### [Activity]
Search the entries below for the word "elbow" and copy each line that has it.

### [Material supplied]
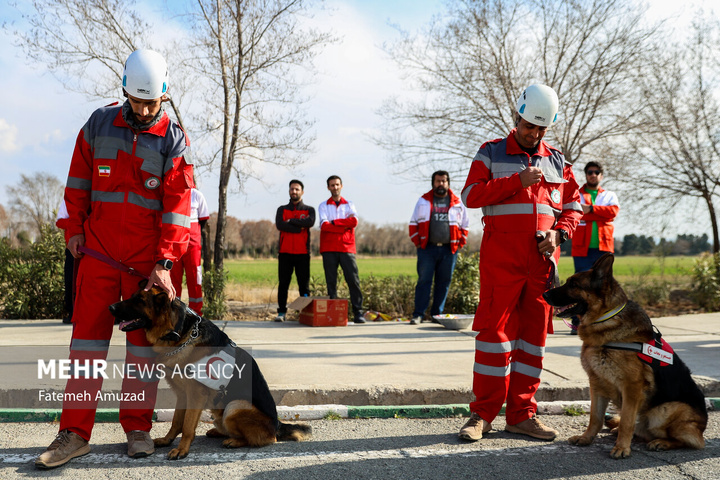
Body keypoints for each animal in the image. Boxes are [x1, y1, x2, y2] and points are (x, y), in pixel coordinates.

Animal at [108, 284, 310, 460]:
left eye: (139, 300)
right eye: (132, 296)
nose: (110, 307)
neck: (180, 332)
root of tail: (278, 425)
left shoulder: (195, 395)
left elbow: (188, 426)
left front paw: (181, 450)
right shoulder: (182, 394)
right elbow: (176, 422)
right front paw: (167, 440)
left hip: (234, 406)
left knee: (265, 439)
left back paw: (233, 441)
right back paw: (219, 432)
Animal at [544, 253, 704, 460]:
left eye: (573, 284)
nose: (544, 295)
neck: (605, 318)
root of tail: (702, 427)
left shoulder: (631, 387)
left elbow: (627, 421)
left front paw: (621, 448)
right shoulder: (596, 384)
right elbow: (595, 417)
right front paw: (586, 438)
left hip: (667, 409)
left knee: (691, 441)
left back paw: (661, 442)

### [Exercise solution]
left elbow: (188, 426)
right elbow: (176, 422)
left elbow: (627, 421)
right elbow: (595, 417)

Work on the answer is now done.